Of course, even the best-laid plans can be waylaid by unforeseen consequences, which is likely what happened to Amazon. I don't believe the company would have designed in such a catastrophic failure point on purpose.
What are the options? Stay out of cloud computing? Maybe. Cloud computing, with its automated management plane, is still young. A lot of smart thinking has taken place in the operations and management of big, automated computing services, but there is more to come. Cloud computing is still cutting edge and needs maturity. Of course, I get a chuckle from the idea that cloud availability issues can be solved by using multiple cloud providers via an automated method.

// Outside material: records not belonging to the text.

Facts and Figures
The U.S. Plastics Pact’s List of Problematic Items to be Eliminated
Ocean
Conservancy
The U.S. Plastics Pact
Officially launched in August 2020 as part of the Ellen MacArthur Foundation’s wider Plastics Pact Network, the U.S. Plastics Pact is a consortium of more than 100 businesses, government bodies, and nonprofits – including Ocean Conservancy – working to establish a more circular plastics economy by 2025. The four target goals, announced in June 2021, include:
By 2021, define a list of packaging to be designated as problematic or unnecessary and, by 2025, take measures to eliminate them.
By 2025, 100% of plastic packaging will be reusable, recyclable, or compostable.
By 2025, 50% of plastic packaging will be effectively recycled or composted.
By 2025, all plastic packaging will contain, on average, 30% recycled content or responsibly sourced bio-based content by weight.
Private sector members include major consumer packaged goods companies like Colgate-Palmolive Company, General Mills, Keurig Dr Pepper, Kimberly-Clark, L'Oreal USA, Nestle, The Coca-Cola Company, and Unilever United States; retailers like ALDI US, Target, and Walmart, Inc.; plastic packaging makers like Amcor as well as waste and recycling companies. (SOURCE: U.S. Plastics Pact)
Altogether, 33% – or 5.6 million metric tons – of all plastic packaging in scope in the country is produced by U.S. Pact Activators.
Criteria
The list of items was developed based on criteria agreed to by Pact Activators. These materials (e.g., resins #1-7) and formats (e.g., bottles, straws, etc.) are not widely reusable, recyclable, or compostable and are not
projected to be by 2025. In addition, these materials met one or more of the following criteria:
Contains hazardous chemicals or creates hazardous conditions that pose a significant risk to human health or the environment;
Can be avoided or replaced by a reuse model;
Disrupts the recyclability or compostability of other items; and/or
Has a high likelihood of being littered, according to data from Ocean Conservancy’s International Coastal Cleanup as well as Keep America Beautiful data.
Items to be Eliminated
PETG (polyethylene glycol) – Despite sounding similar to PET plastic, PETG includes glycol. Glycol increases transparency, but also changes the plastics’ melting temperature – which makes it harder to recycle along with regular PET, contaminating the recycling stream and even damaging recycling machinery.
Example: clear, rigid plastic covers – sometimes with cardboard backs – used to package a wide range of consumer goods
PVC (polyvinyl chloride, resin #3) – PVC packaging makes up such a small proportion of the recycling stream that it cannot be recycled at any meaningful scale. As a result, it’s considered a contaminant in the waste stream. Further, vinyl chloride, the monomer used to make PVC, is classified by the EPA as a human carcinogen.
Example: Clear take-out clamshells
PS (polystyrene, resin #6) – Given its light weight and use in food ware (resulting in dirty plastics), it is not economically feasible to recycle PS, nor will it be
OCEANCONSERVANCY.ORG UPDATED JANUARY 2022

While I haven't given that idea a great deal of thought, I'd need to see some serious proof points to start to believe it. Adding more clouds doesn't necessarily mean additive availability. Building a computing system with products that are reliant on each other and offer five nines reliability actually reduces the statistical uptime because the reliability is multiplicative, not additive. Adding more clouds won't magically make your services more reliable. What you need to do, if you are planning on using cloud services, is to examine the applications you want to put in the cloud and consider how they can be redesigned for resilience. Your application--as a system that includes hardware, software, services, etc.--has to be designed to recover from failure. As George Reese, CTO of Enstratus, said on Twitter, "When you put the responsibility for availability on software, your hardware options increase and your costs go down. And, ultimately, you get greater availability."